As is the custom in the early 1900s, he reserves a space in the Pullman sleeper car, numbered Lower 10. But returning from a few drinks in the saloon car, Blakeley discovers someone else asleep in his assigned bed. The conductor switches the sleeping arrangements, and all appears well.
Except the man in the Lower 10 bunk is found dead, stabbed to death. Blakely’s own clothes and suitcase, with the all-important fraud documents, are missing, and he’s left with someone else’s clothes. Just as his fellow travelers begin to accuse him of murder, there’s a wreck – another train has plowed into them.

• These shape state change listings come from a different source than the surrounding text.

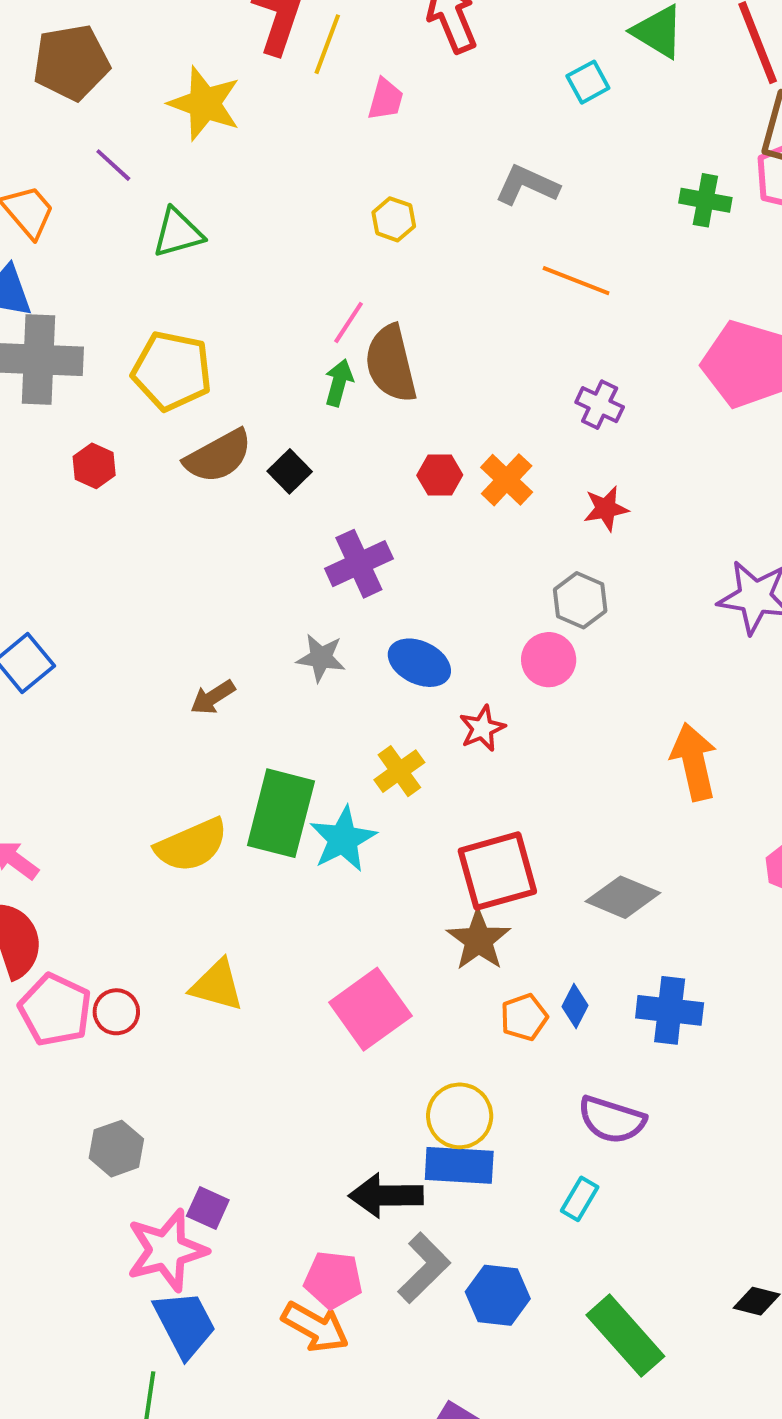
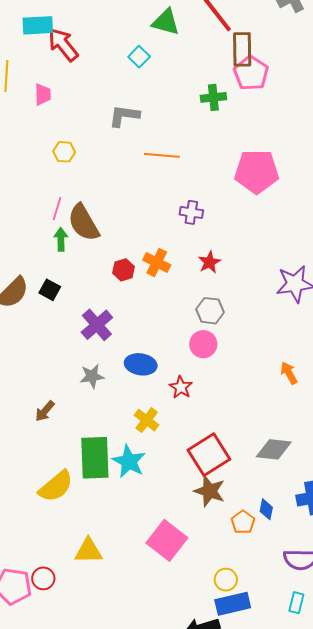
orange arrow: (694, 762) -> (289, 373), size x0.6
yellow circle: (460, 1116) -> (226, 580), size x0.7

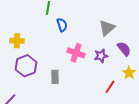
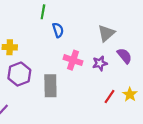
yellow star: (129, 73) -> (130, 94), moved
gray rectangle: (55, 77) -> (50, 86), size x1.5

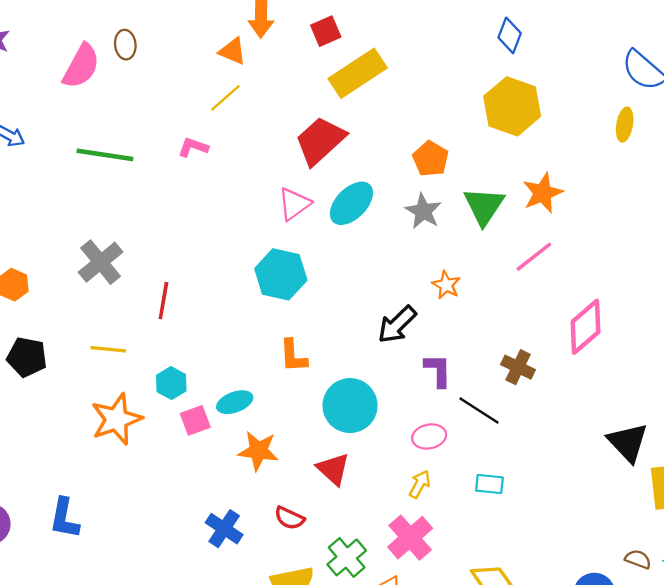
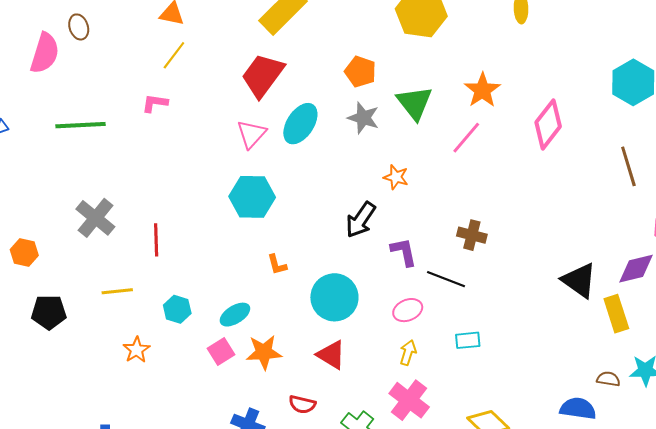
orange star: (543, 193) -> (482, 90), moved
pink diamond: (586, 327) -> (548, 124), moved
orange L-shape: (293, 356) -> (277, 265), size x0.7
orange star: (116, 419) -> (137, 350), size x0.6
pink square: (195, 420) -> (221, 351), moved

Blakely – now with a broken arm from the crash – is eventually awakened by a beautiful fellow traveler, and the two make their way from the train as their car is engulfed in flames.
But there is still a murder victim, missing documents, and the mystery of what happened to Blakely’s clothes.
The Man in Lower 10 was one of the first mysteries published by American writer Mary Roberts Rinehart. It inaugurated a string of popular mystery stories that continued well into the 1930s. As in many of her stories, Rinehart combined mystery and romance in The Man in Lower 10, to the point where the novel is almost more romance than mystery. And Rinehart nicely complicates the romance, with having both law partners in love with the same woman.
Rinehart (1876-1958) was a prolific writer of plays, mysteries, short story collections, non-fiction, and essays. A stock market crash in 1903 forced her to find income, and she began to write short stories. In 1907, her novel The Circular Staircase made her famous across the United States. The Bat first appeared as a play in 1920 and published as a novel in 1926. Several movie versions were filmed, included the 1959 movie starring Vincent Price and Agnes Morehead.